Giselle Santos, consultora de inovação e educação, destacou a importância de considerar os contextos locais: “Precisamos olhar para as pessoas e os contextos, como a tecnologia e a informação chegam para a criança da periferia, das áreas ribeirinhas. É preciso trazer muito para o nosso lado, para as escolas públicas”.
Patrícia Blanco, presidente executiva do Instituto Palavra Aberta, defendeu uma abordagem educativa para o ambiente digital: “Preparar, prevenir e punir. A gente precisa olhar o ambiente midiático dessa forma. Educar é proteger, preparar para o uso consciente da tecnologia. Prevenir é cuidar. E punir quando a tecnologia é usada para abusar. O jornalismo tem papel pedagógico fundamental ao auxiliar e educar a sociedade para uso [da tecnologia]”.
Mediação, engajamento e celulares na escola
Num cenário de desinformação crescente, o painel “Influenciadores na luta pela educação midiática” reuniu criadores de conteúdo educacional com grande alcance nas redes, como professor Noslen, com 5,4 milhões de seguidores no YouTube, e Rafaela Lima, criadora do canal Mais Ciências, com cerca de 270 mil inscritos.

Noslen compartilhou sua estratégia para cativar a audiência. “Percebi que precisava conectar o conteúdo da gramática com o que estava acontecendo no mundo dos jovens. O meme, a novela, a música. Tudo cabe quando o objetivo é fazer o estudante sentir que essa escola também é dele”, explicou.
Rafaela Lima destacou a importância de ajustar a linguagem ao público. “Falando com jovens, sou mais informal. Já com professores, trago mais dados e contexto. Mas faço questão de precisão. Inclusive já precisei corrigir erro em vídeo, porque prezo pela credibilidade. Errar faz parte, mas a responsabilidade é grande, já que influenciamos comportamentos, ideias e até atitudes”.
Sobre a lei que restringe o uso de celulares nas escolas, ambos apoiaram a medida, desde que o uso pedagógico seja garantido. “Defendo o uso flexível, didático, mediado pelo professor e que abra oportunidades”, afirmou Noslen. Rafaela complementou, dizendo que “a lei deve proteger, não proibir absolutamente, o importante é o uso crítico”.

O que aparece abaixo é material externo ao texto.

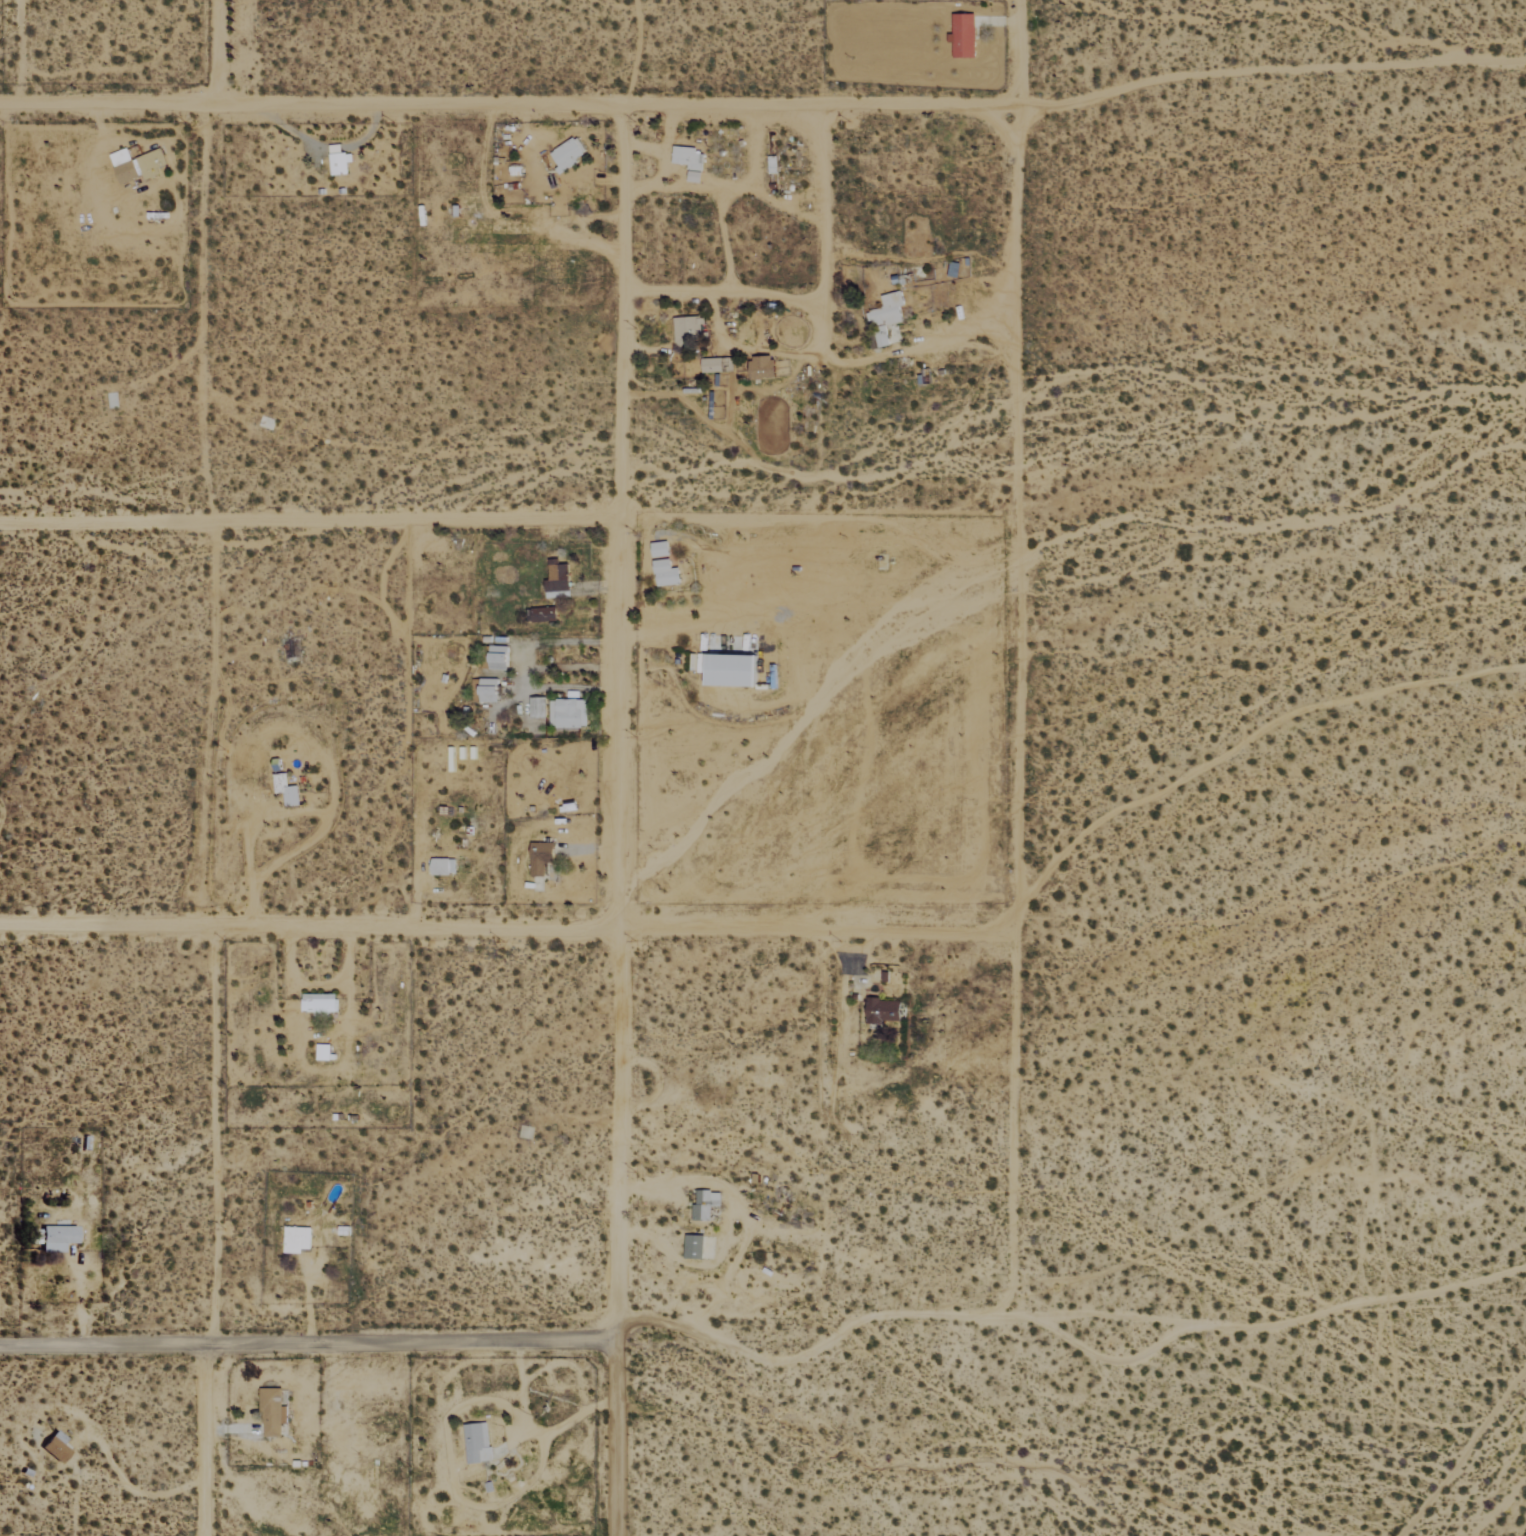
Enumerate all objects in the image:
building: (963, 36)
road: (408, 106)
road: (916, 108)
building: (567, 154)
building: (338, 160)
building: (688, 162)
building: (137, 165)
road: (817, 209)
building: (953, 270)
road: (207, 313)
building: (886, 318)
building: (688, 328)
building: (715, 365)
building: (761, 367)
building: (111, 400)
road: (307, 520)
building: (660, 549)
building: (666, 573)
building: (557, 582)
building: (543, 615)
building: (498, 657)
road: (1016, 657)
building: (732, 671)
building: (488, 690)
building: (537, 707)
building: (567, 713)
road: (615, 727)
building: (286, 790)
building: (540, 858)
building: (443, 867)
road: (419, 928)
building: (319, 1002)
building: (882, 1010)
road: (209, 1138)
building: (705, 1205)
building: (58, 1237)
building: (297, 1239)
building: (693, 1246)
road: (304, 1349)
road: (813, 1350)
building: (273, 1412)
building: (475, 1441)
road: (611, 1441)
road: (205, 1443)
building: (56, 1446)

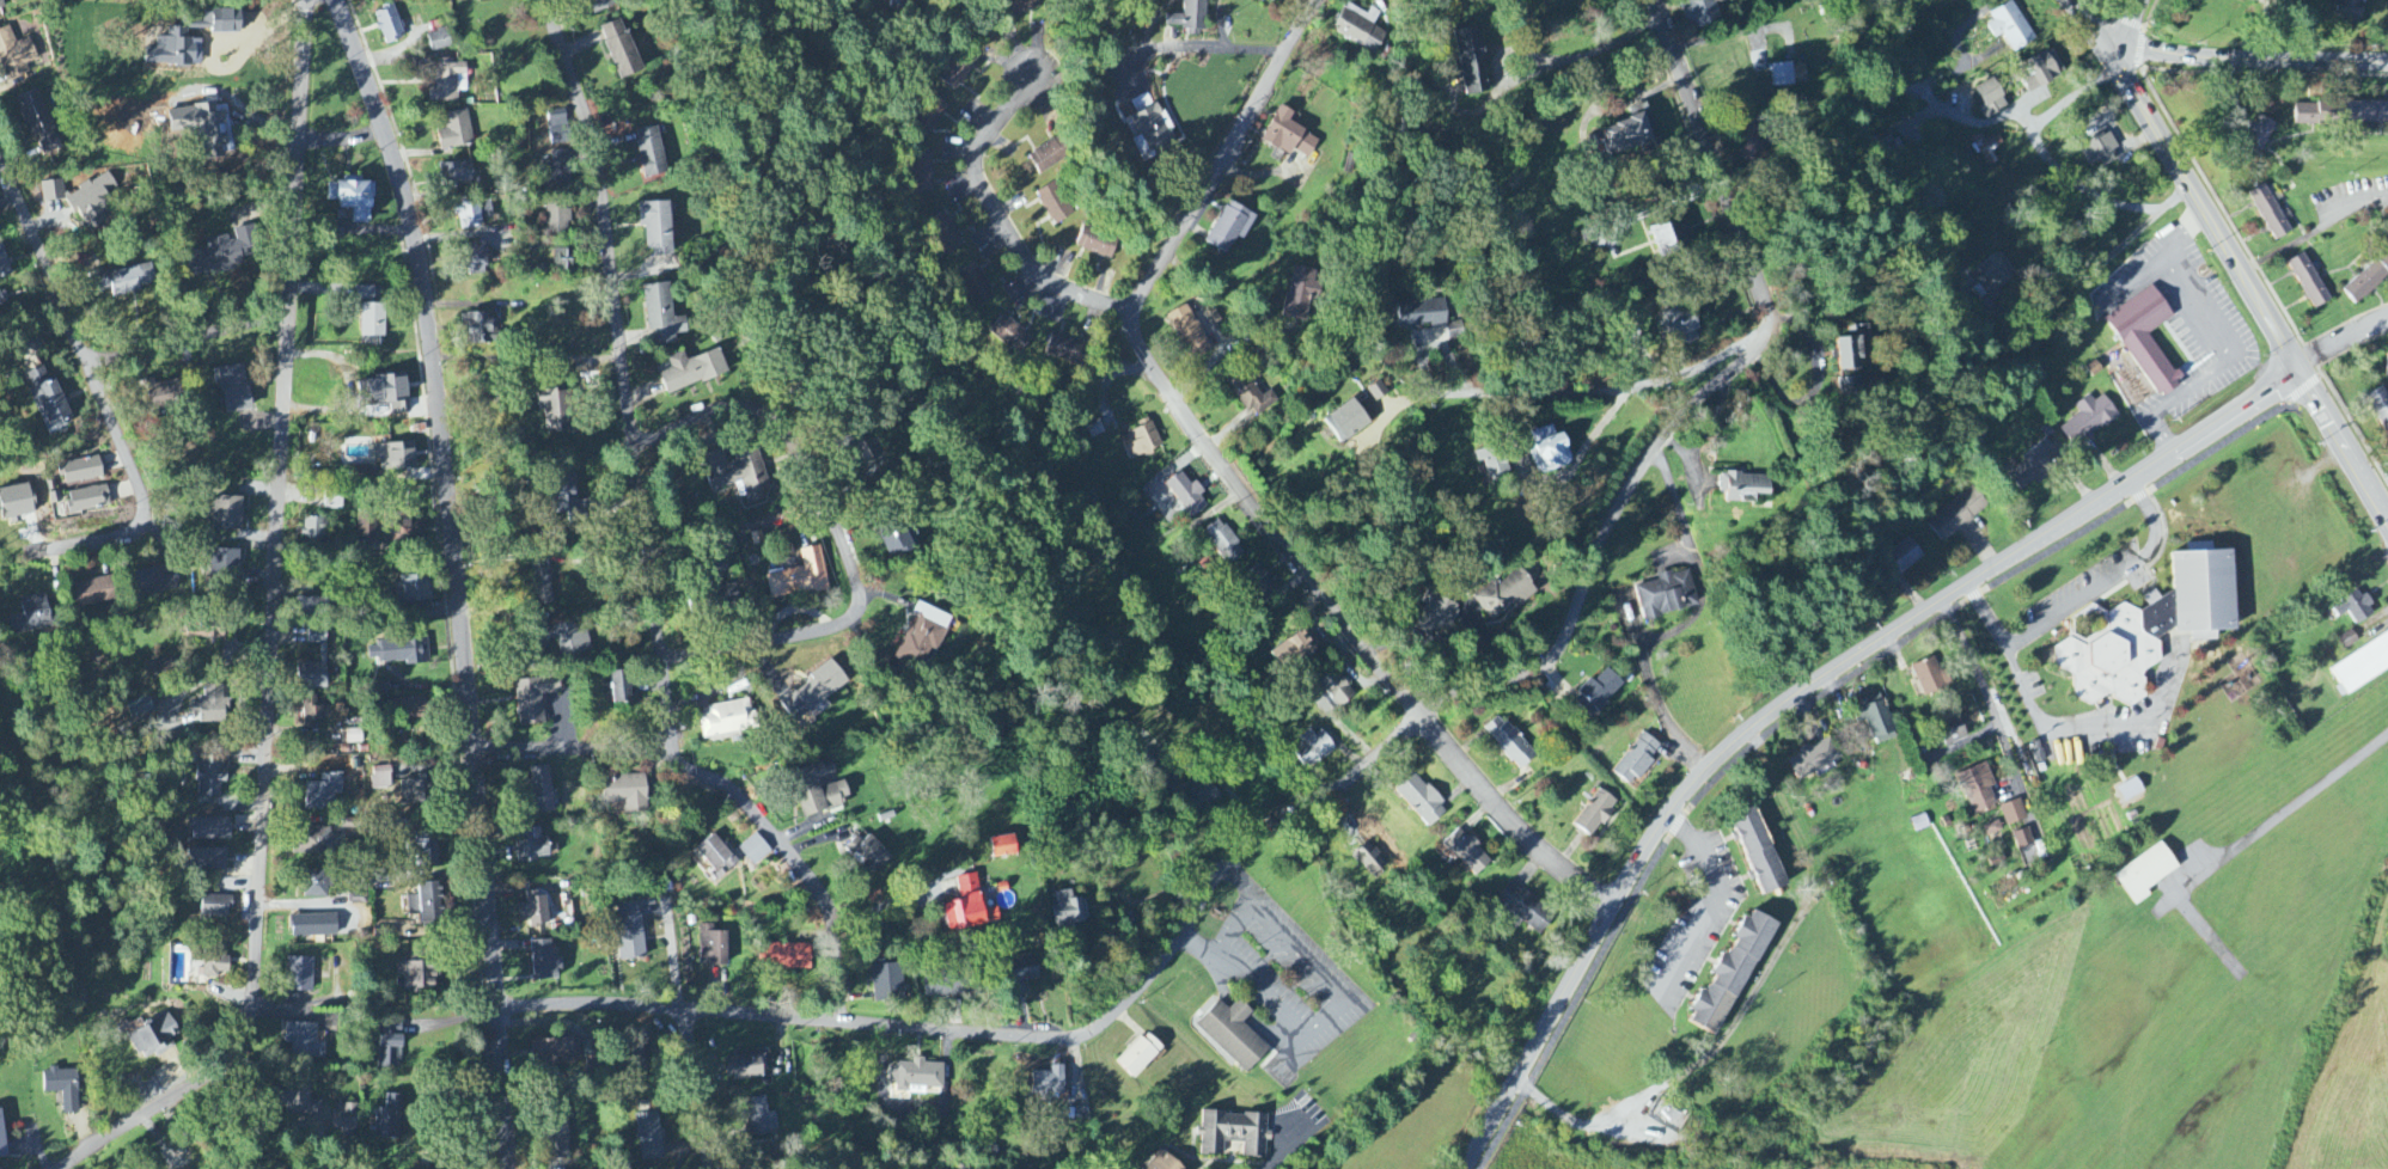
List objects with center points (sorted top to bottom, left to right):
building: (1276, 0)
building: (896, 3)
building: (1020, 6)
building: (2350, 9)
building: (1699, 13)
building: (1190, 18)
building: (226, 21)
building: (200, 23)
road: (2126, 24)
building: (389, 26)
building: (1359, 28)
building: (2010, 28)
building: (438, 41)
road: (1198, 47)
traffic signals: (2112, 49)
building: (620, 50)
building: (175, 51)
building: (15, 56)
road: (1584, 56)
road: (2250, 57)
building: (1471, 61)
building: (956, 70)
building: (2041, 71)
building: (1781, 75)
building: (448, 82)
building: (1991, 99)
building: (930, 114)
building: (2318, 115)
building: (2368, 115)
road: (1966, 121)
building: (38, 122)
building: (1151, 122)
building: (454, 131)
building: (1632, 133)
building: (2260, 133)
building: (1289, 136)
road: (2041, 143)
building: (1748, 144)
building: (1142, 149)
building: (2099, 151)
building: (650, 153)
building: (1050, 156)
road: (1222, 157)
road: (1719, 165)
building: (556, 174)
building: (919, 174)
building: (457, 176)
building: (351, 199)
building: (82, 200)
building: (1055, 204)
road: (2351, 205)
building: (2270, 214)
building: (557, 220)
road: (1001, 224)
building: (1230, 227)
building: (656, 228)
building: (1670, 237)
building: (946, 239)
road: (2123, 240)
building: (1097, 243)
road: (2280, 249)
building: (223, 253)
building: (473, 259)
road: (2229, 259)
building: (562, 261)
building: (4, 265)
building: (1993, 275)
building: (126, 281)
building: (2368, 281)
building: (2309, 282)
building: (974, 286)
building: (1301, 295)
building: (3, 299)
building: (662, 315)
building: (1422, 315)
building: (372, 322)
building: (1681, 327)
building: (480, 330)
building: (1455, 332)
building: (1189, 334)
building: (1009, 335)
building: (2146, 339)
road: (2214, 339)
road: (187, 340)
road: (2343, 344)
building: (1852, 348)
building: (1066, 351)
building: (692, 372)
road: (620, 373)
building: (2387, 373)
building: (1849, 385)
building: (234, 390)
road: (1597, 390)
building: (1377, 392)
building: (165, 393)
building: (1251, 393)
building: (386, 394)
building: (48, 402)
building: (2380, 407)
building: (555, 411)
road: (104, 412)
building: (2089, 420)
road: (2350, 421)
building: (1346, 422)
building: (1141, 443)
building: (1549, 452)
building: (857, 453)
building: (396, 458)
building: (1494, 463)
building: (2038, 464)
building: (81, 472)
building: (738, 475)
building: (359, 476)
road: (1555, 480)
building: (1744, 489)
building: (1185, 495)
building: (332, 500)
building: (87, 501)
building: (570, 502)
building: (15, 503)
building: (224, 515)
building: (1957, 515)
building: (366, 528)
road: (842, 529)
building: (313, 530)
building: (403, 532)
building: (899, 542)
building: (1223, 543)
road: (1607, 547)
building: (1902, 558)
road: (1694, 560)
building: (224, 565)
road: (457, 576)
building: (800, 578)
road: (2112, 578)
building: (158, 581)
building: (541, 584)
building: (414, 590)
building: (94, 593)
building: (1504, 596)
building: (1667, 596)
building: (313, 606)
building: (2355, 609)
building: (31, 616)
building: (206, 630)
building: (2151, 630)
road: (274, 633)
road: (1342, 636)
building: (921, 638)
building: (558, 641)
building: (2348, 641)
building: (1295, 650)
building: (398, 653)
building: (322, 655)
building: (2362, 667)
building: (1931, 678)
building: (620, 689)
building: (1600, 690)
road: (1803, 690)
building: (814, 692)
building: (1332, 695)
road: (1825, 696)
road: (1988, 696)
building: (533, 700)
road: (1658, 702)
building: (211, 706)
building: (139, 708)
building: (310, 711)
building: (408, 712)
building: (1875, 719)
building: (727, 720)
road: (2052, 731)
building: (1952, 732)
building: (1509, 744)
road: (569, 749)
building: (1312, 750)
building: (1814, 760)
building: (1637, 761)
building: (209, 776)
building: (381, 777)
building: (819, 789)
building: (1979, 789)
building: (539, 791)
building: (2131, 791)
building: (415, 792)
building: (322, 793)
building: (625, 793)
building: (1200, 798)
building: (1421, 802)
building: (2013, 814)
building: (1595, 815)
building: (209, 829)
building: (1993, 830)
building: (2023, 839)
building: (311, 842)
building: (531, 846)
building: (1002, 847)
building: (754, 850)
building: (1759, 852)
building: (871, 853)
building: (715, 854)
building: (1467, 854)
building: (2033, 854)
building: (205, 860)
building: (1369, 861)
road: (795, 862)
building: (2146, 875)
road: (1241, 881)
building: (314, 885)
building: (426, 904)
road: (884, 904)
building: (214, 907)
building: (969, 907)
road: (1712, 907)
building: (534, 910)
building: (1525, 910)
building: (1069, 911)
building: (313, 926)
airport taxiway: (2202, 928)
building: (630, 931)
building: (713, 947)
building: (784, 958)
road: (1210, 960)
building: (544, 962)
building: (214, 967)
building: (1021, 970)
building: (300, 975)
building: (417, 975)
building: (1731, 978)
building: (888, 983)
building: (949, 983)
road: (1333, 996)
road: (1241, 1011)
building: (1234, 1032)
road: (1264, 1032)
road: (1024, 1036)
building: (153, 1038)
building: (303, 1042)
building: (389, 1043)
building: (555, 1052)
building: (1139, 1056)
road: (1295, 1060)
airport runway: (2143, 1065)
building: (748, 1068)
building: (915, 1077)
building: (1048, 1082)
building: (63, 1088)
road: (695, 1088)
building: (298, 1101)
building: (389, 1118)
building: (759, 1118)
building: (345, 1119)
building: (1234, 1134)
building: (649, 1137)
building: (2, 1139)
building: (557, 1140)
road: (1290, 1154)
building: (1163, 1162)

Diversidade e inclusão no centro da educação
A pauta da diversidade e inclusão teve destaque no 9º Congresso Internacional de Jornalismo de Educação. Dados alarmantes sobre a exclusão escolar da população LGBTQIA+ no Brasil evidenciaram vulnerabilidades históricas que ainda persistem.

Os debatedores destacaram a necessidade de políticas de acolhimento, respeito ao nome social, enfrentamento ao bullying e formação continuada para professores preparados para a diversidade.

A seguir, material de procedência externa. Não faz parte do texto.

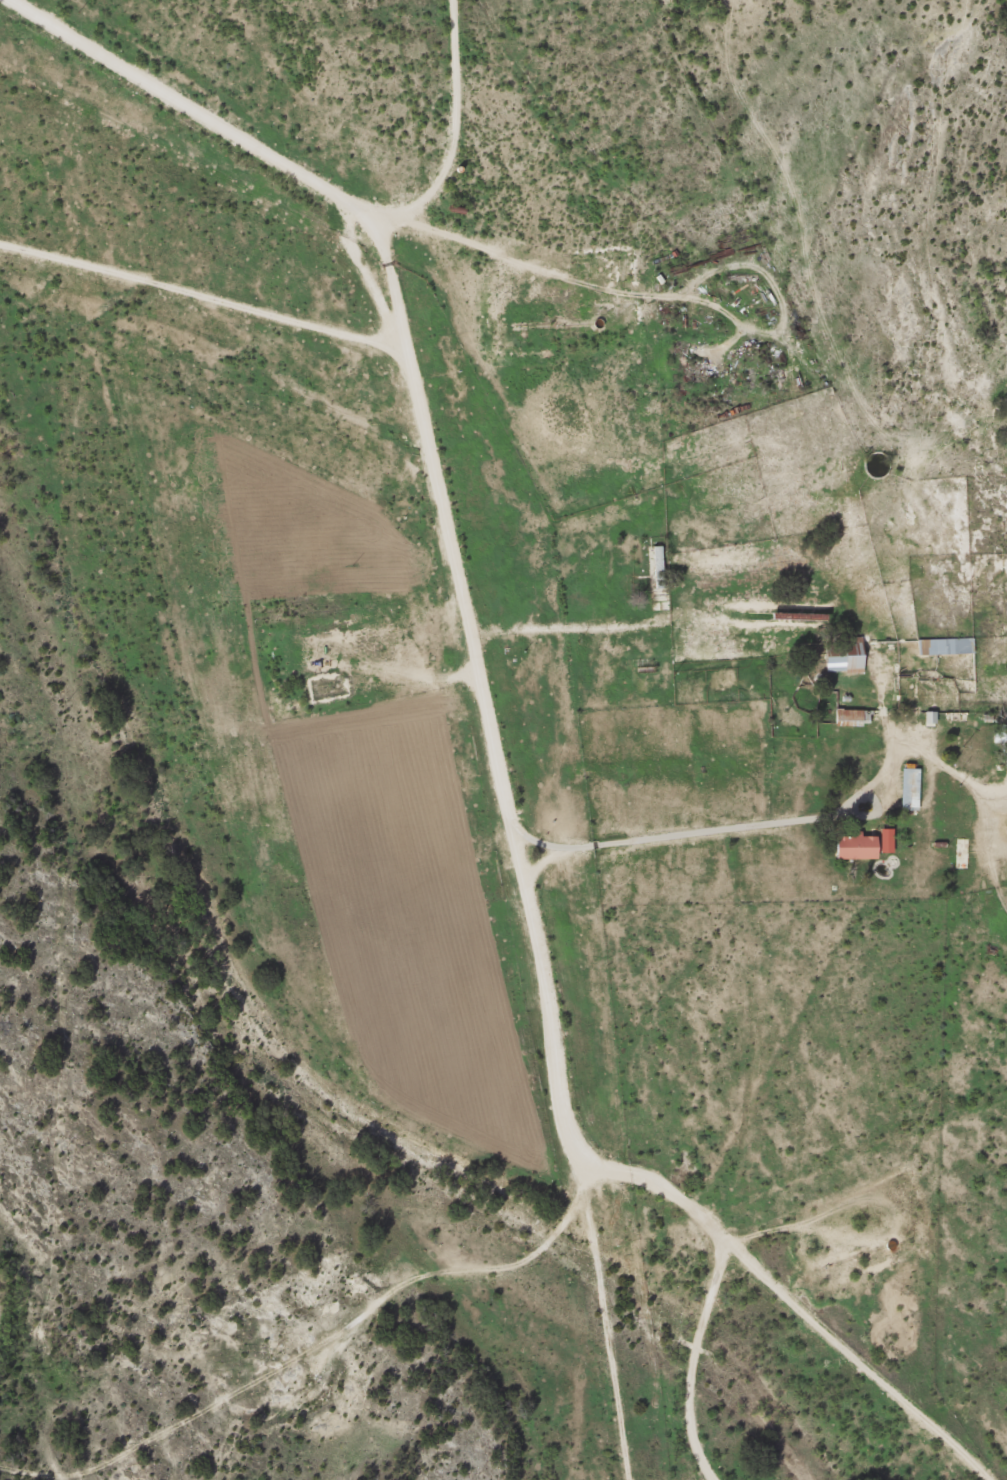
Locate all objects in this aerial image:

Com discussões baseadas em evidências, falas inspiradoras e atenção às realidades locais, o congresso mostrou — por meio de casos reais, fatos e trocas de experiências — que inovar, democratizar, incluir e engajar são verbos indissociáveis tanto para as salas de aula quanto para as redações. Educar no século XXI é um compromisso coletivo, ousado e crítico.
Educação, clima e COP30
A mesa “COP30: o que a educação tem a ver com o encontro climático?” trouxe ao congresso uma abordagem inédita sobre o papel das escolas e dos comunicadores diante do maior evento climático mundial, que será realizado em Belém (PA), em novembro.
Maria do Carmo Barcellos, Márcio Gonçalves, Tayana Narcisa e a mediadora Luciene Kaxinawá. Foto: Tiago Queiroz/Jeduca
Com mediação da jornalista indígena Luciene Kaxinawá, do povo Huni Kuin (Rondônia), o debate ressaltou a urgência de formar uma geração crítica e preparada para os desafios ambientais. Luciene, que também atua na Abrinjor (Articulação Brasileira de Indígenas Jornalistas), abriu a mesa afirmando que a educação é fundamental para abordar a crise climática.
Taynara Narcisa, da CNN, destacou o papel central das escolas nesse contexto. “A escola é o primeiro espaço de educação ambiental para muitas crianças. É onde elas começam a entender o mundo e perceber o impacto das mudanças climáticas no dia a dia”.
Márcio Gonçalves apresentou o Projeto MídiaCOP, iniciativa pedagógica que capacita professores e estudantes da Amazônia a produzir e disseminar conteúdos sobre mudanças climáticas, transformando-os em verdadeiros “correspondentes” da COP30. “Capacitamos esses jovens não apenas para serem informados, mas para produzirem notícias e ocuparem espaço no debate público. É assim que se forma cidadania crítica”.
Com experiência em educação ambiental em comunidades indígenas, a pesquisadora indigenista, Maria do Carmo Barcellos, enfatizou a importância de integrar saberes tradicionais à educação formal.
“Produzimos livros junto com professores indígenas, unindo ciências e cosmovisão ancestral, para fortalecer a identidade das crianças em seus territórios. Os jovens indígenas vão ser as lideranças de amanhã e precisam conhecer o mundo sem perder o vínculo com suas origens”.